Porém, quanto mais as autoridades tentavam limitar a capacidade da mídia de divulgar o vazamento dos e-mails, mais levavam as pessoas a querer pesquisar o assunto elas mesmas, ao mesmo tempo gerando uma aura misteriosa de interesse em torno do dossiê inteiro. Com o livre fluxo de informação parcialmente obstruído, as consequências não pretendidas foram mais prejudiciais a Macron do que teria sido o caso de outro modo. A opinião de um partidário de Le Pen: se Macron identifica esses e-mails vazados como algo proibido, deve haver algo de interessante neles. Como dizem os franceses, il n'y a pas de fumée sans feu (não há fumaça sem fogo). 

Um bom exemplo concreto da vantagem de se permitir que todas as partes pesquisem e se comuniquem livremente foi uma gafe cometida pela rival de Macron. 

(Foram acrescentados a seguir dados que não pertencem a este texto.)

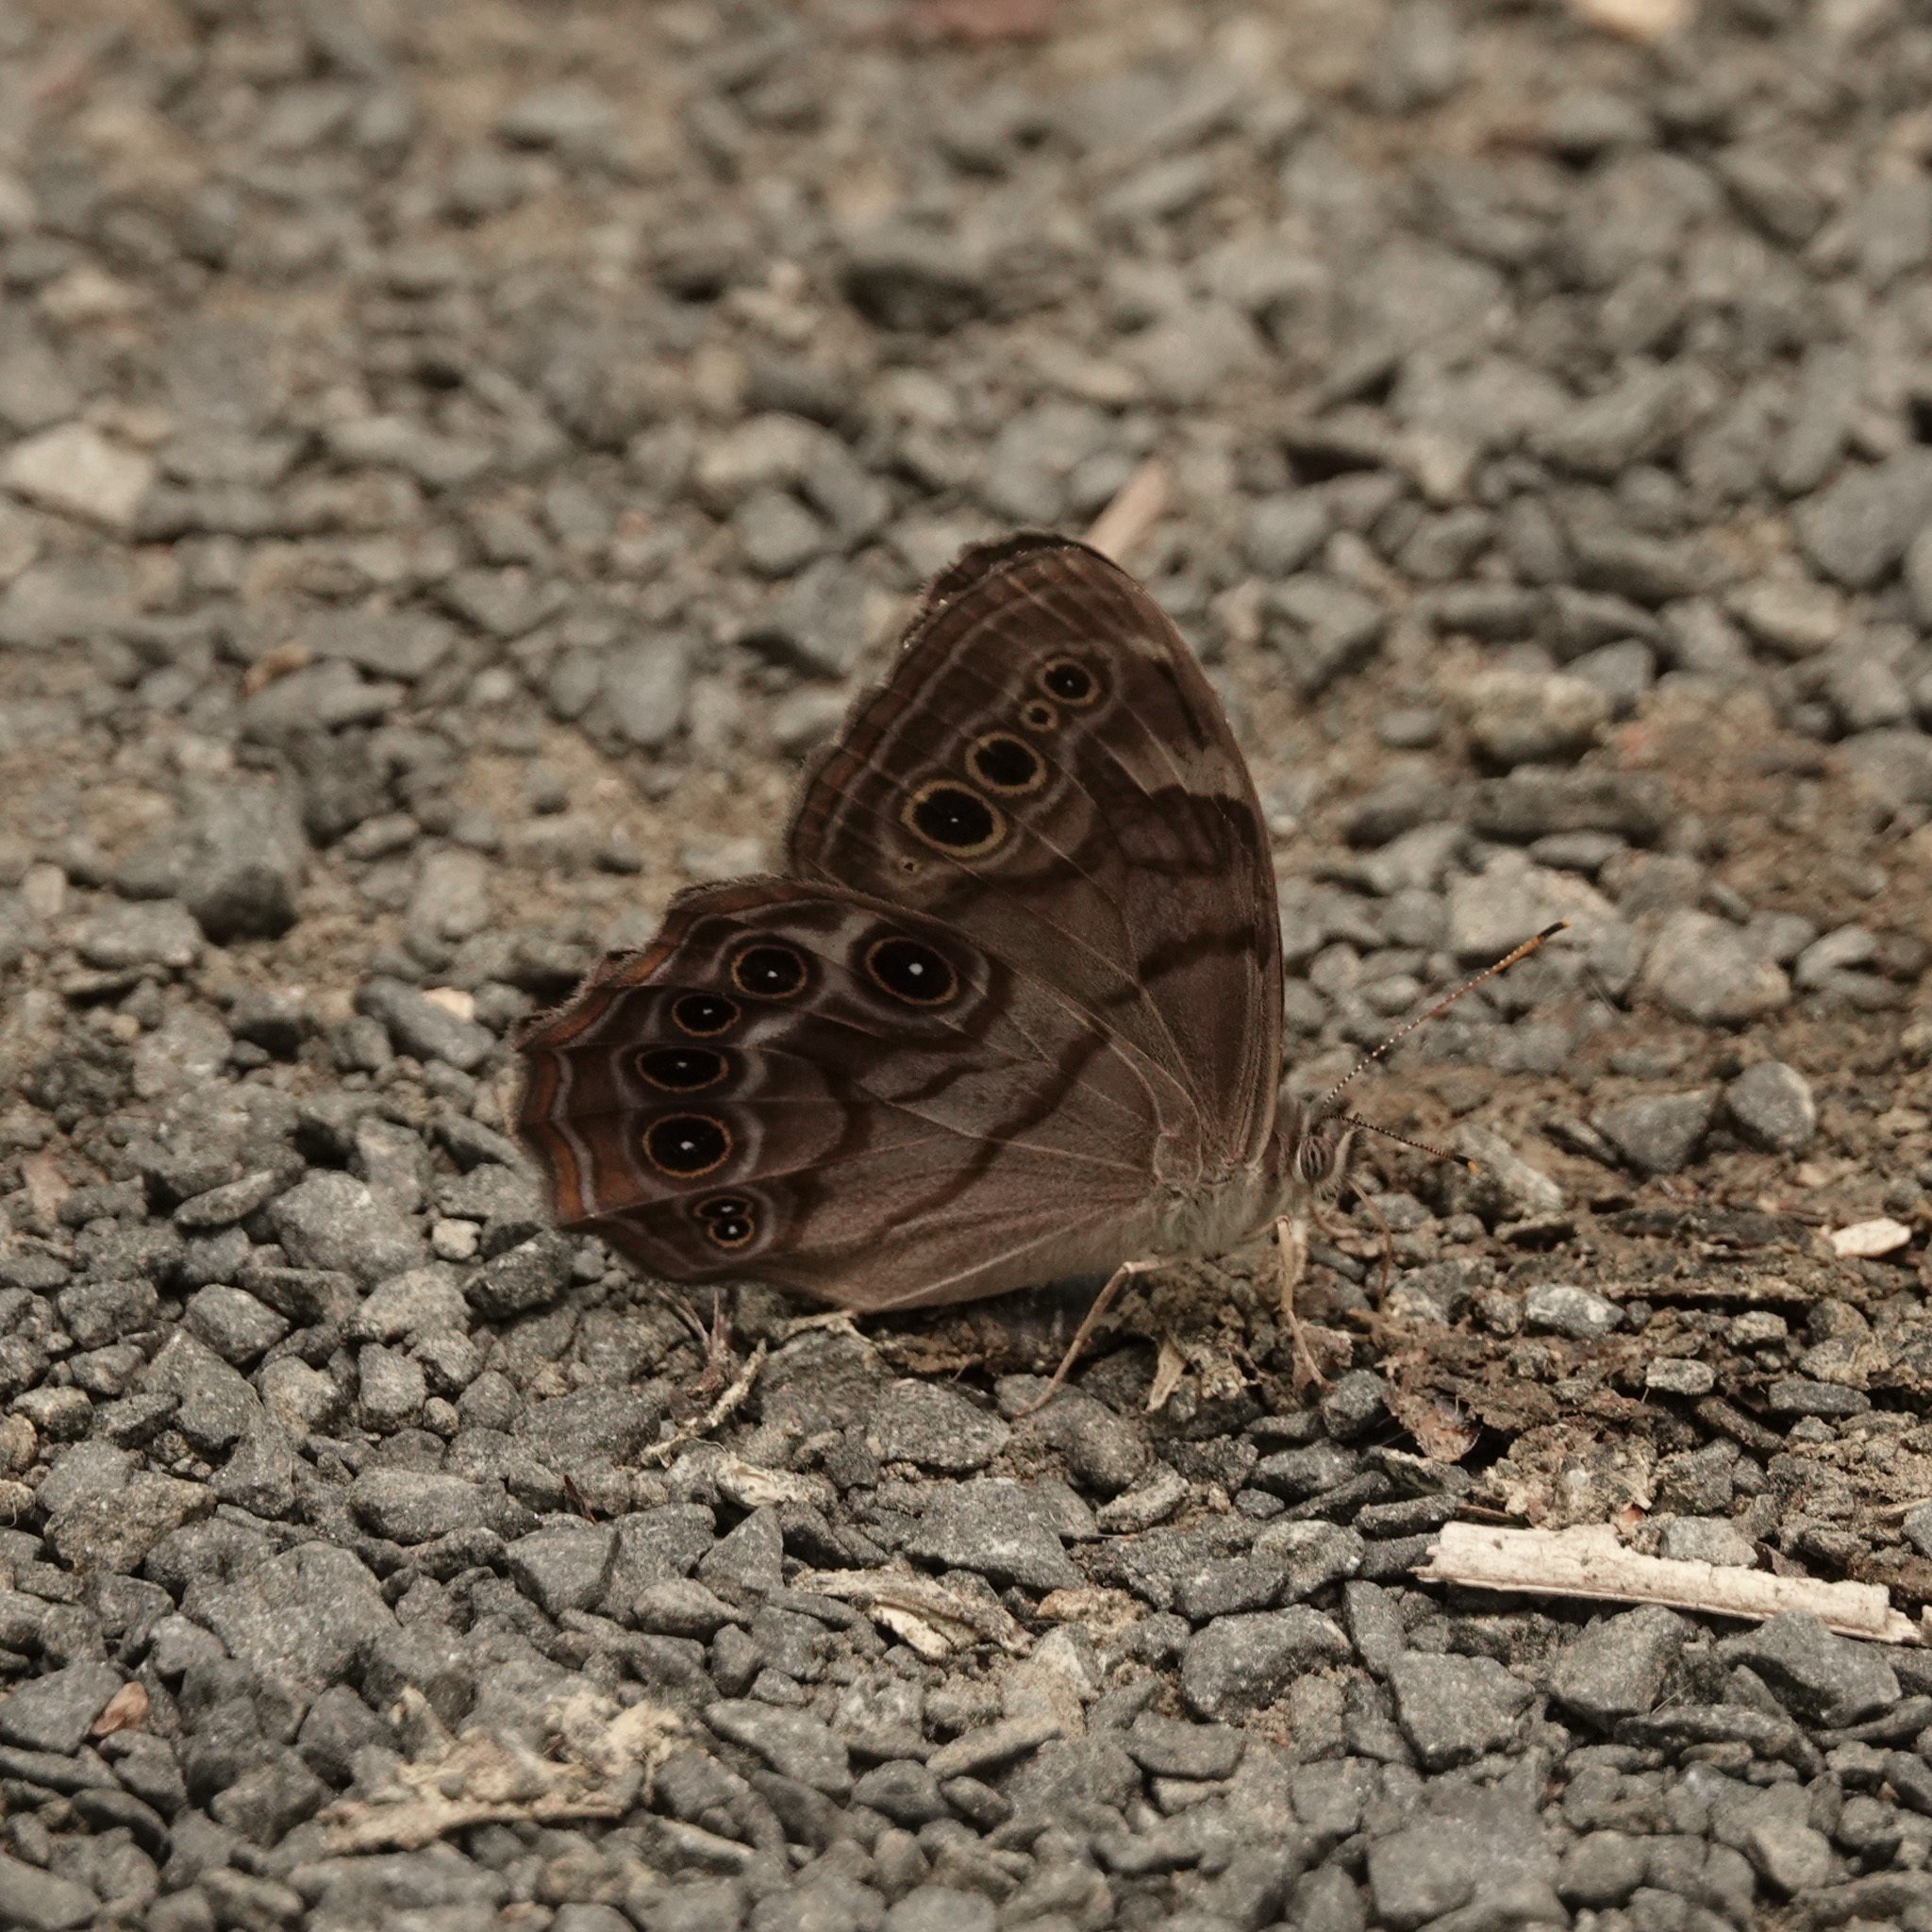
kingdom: Animalia
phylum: Arthropoda
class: Insecta
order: Lepidoptera
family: Nymphalidae
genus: Lethe
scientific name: Lethe anthedon
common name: Northern pearly-eye
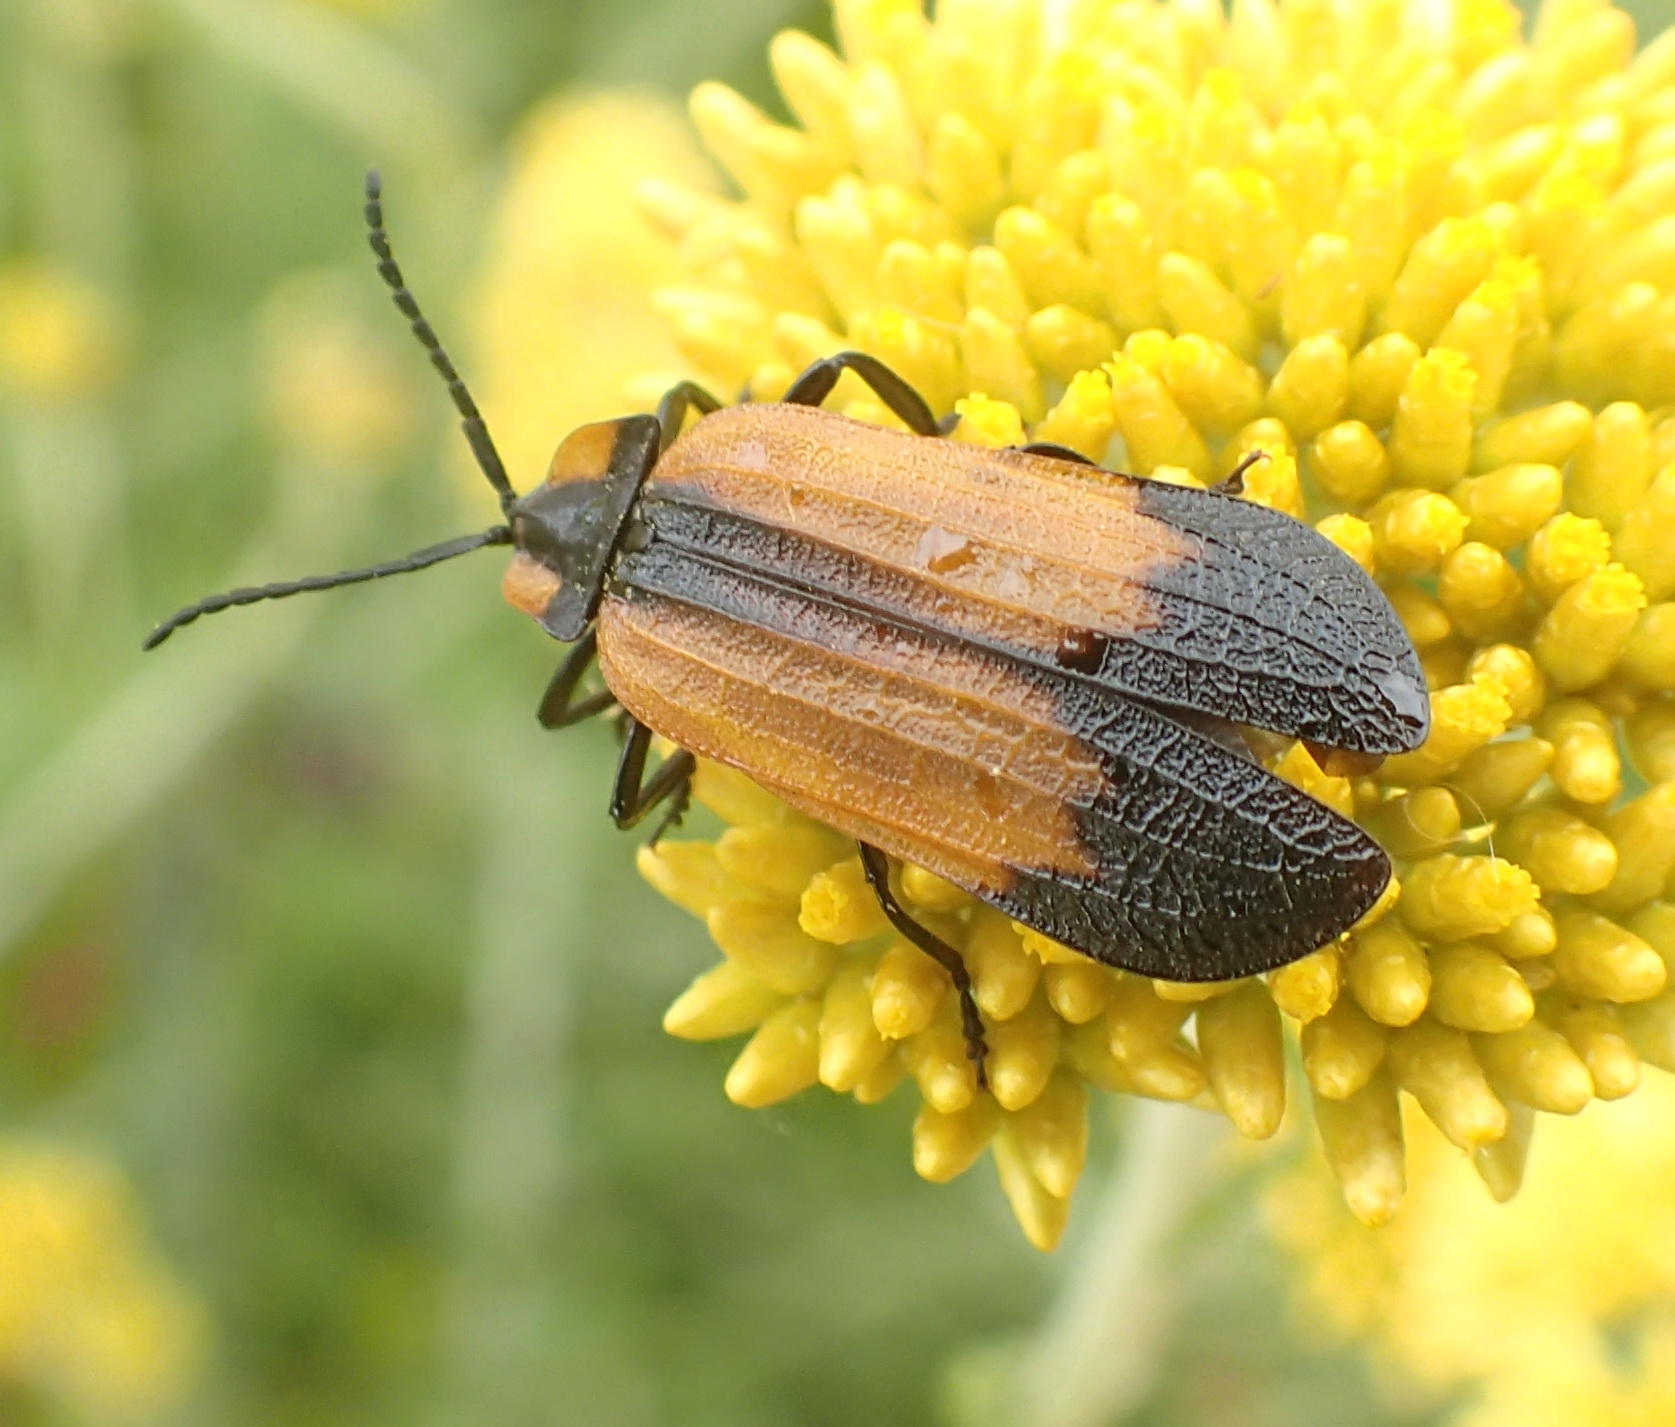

Ansiosa por explorar o vazamento dos e-mails, Marine Le Pen aludiu à existência de uma conta bancária num paraíso fiscal, algo que Macron teria usado para reduzir sua carga de impostos. Falar do assunto num debate ao vivo na televisão nacional revelou ter sido um erro. O fato é que, quer Le Pen tenha tido a ideia da suposta conta bancária dos e-mails vazados ou de outra fonte, não foi encontrada nenhuma prova da alegação, que resultou numa perda de credibilidade dela. 

Poder demais 

A pergunta geral a fazer em relação ao governo não é “quem deve ter o poder?”, mas “quanto poder deve haver?”. Os fatos são: que Emmanuel Macron quer evidentemente limitar o risco de futuros vazamentos de informações prejudicar sua reputação em sua campanha de reeleição; que o governo está estreitamente ligado às autoridades que impõem restrições de reportagem aos veículos de mídia; que o ministro da Justiça de Macron foi obrigado a renunciar ao cargo porque telefonou a jornalistas para lhes instruir a não noticiar o assunto dos e-mails vazados, e que dois outros membros do governo estão processando um site de jornalismo porque o site revelou que o chalé onde se hospedaram pertencia a um traficante internacional de drogas.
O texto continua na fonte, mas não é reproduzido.